Cámac se recostó. Pedro acercó el cajón a la cama; se sentó y nos miró.
-Camarada Pedro -le dijo Cámac-. ¡Tantos años de lucha y no conoces, a veces, a la gente!
He dicho eso del pecho; hemos visto lo del Clavel, y hemos venido aquí, no a llorar, sino a
pensar. Los serranos pensamos corazón y todo.
-Los dos estamos quizá mejor que antes de la pesadilla que hemos visto -le dije.
Pedro tenía la expresión entre serena y cansada de siempre. Sus cejas canosas, algo
erizadas, acentuaban el color gris, un poco turbio de sus ojos.
-Todo ha sido una farsa -dijo.
-¿Todo? -le pregunté.
-Un negocio de Rosita, Maraví y los guardias. El Clavel ya está encerrado en una celda.
Hasta un trapo le han puesto de cortina. Sin embargo hubo una sorpresa: en la celda que
hicieron desalojar estaba agonizando un vago. Se lo han llevado al corral de afuera para
que muera allí. La misma historia. Muere de hambre. Clavel será entregado al negro, que ya
estaba decidido a romper el equilibrio de los grandes del primer piso.
-¿Y el Sargento? -pregunté,
-El piurano puede hacerlo cambiar. Viene de las quebradas de cabecera de costa de Piura,
por una intriga del subprefecto. Tiene una historia brava, Pertenece a la clase de pequeños
propietarios de la zona cañavelera. Hace moler su caña con un trapiche movido por bueyes.

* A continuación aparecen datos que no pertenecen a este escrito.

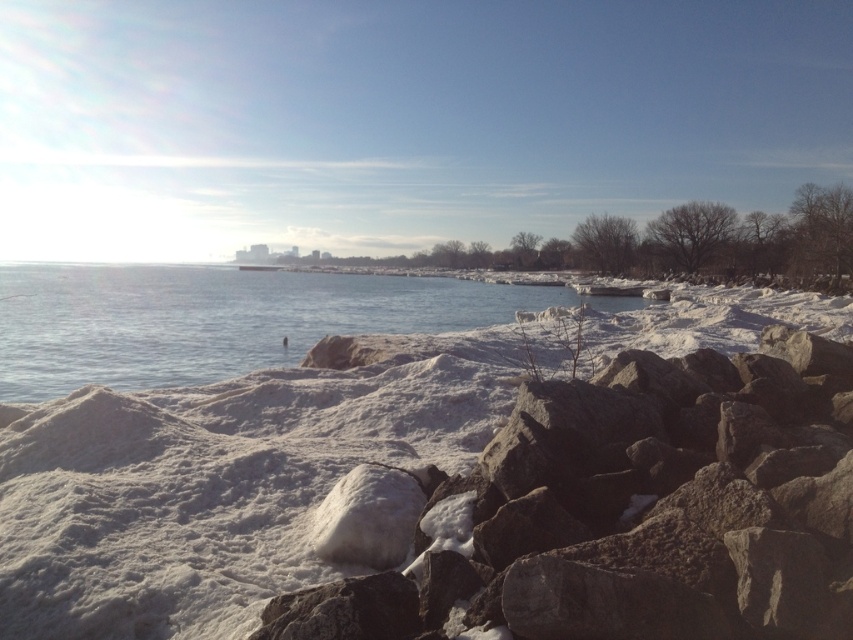
You are an explorer trying to cross the area shown in the image. You need to reach the clear water at center from your current position near the white fluffy snow at lower left. Based on the snow and water conditions described, which path would be safer to avoid sinking? Explain your reasoning using the objects mentioned.

The white fluffy snow at lower left is thinner than the clear water at center, so the clear water at center is more stable. Therefore, moving towards the clear water at center would be safer to avoid sinking since the snow at lower left might not support your weight due to its thinness.

You are an explorer trying to cross the area shown in the image. You need to know which area takes up more space between the white fluffy snow at lower left and the clear water at center. Which one should you consider larger?

The clear water at center occupies more space than the white fluffy snow at lower left, so you should consider the clear water at center as the larger area.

Durante los días de fiesta, en las borracheras, esos hombres gritan como toros y se desafían
nada más que para demostrar su hombría y luchan a cuchillo. El piurano no ha querido
quedarse en el tercer piso y ha bajado al segundo. Lo tienen ya allí tres meses. Siente asco
por los maricones. Yo he hablado con él algunas veces. Él puede complicar las cosas. Es
muy sereno y valiente. "¿No hay por aquí ningunito para mí?", me contaba que dicen en su
pueblo quienes desean un duelo a cuchillo, y lanzan guapidos, imitando el mugido de desafío
de los toros. El tranquilo negocio de ron, coca y pichicata del Sexto puede alterarse, por
mucho que lo defiendan los guardias y el comisario. Debemos a provechar nosotros esta
coyuntura. Si se produce el escándalo denunciaremos al comisario como responsable.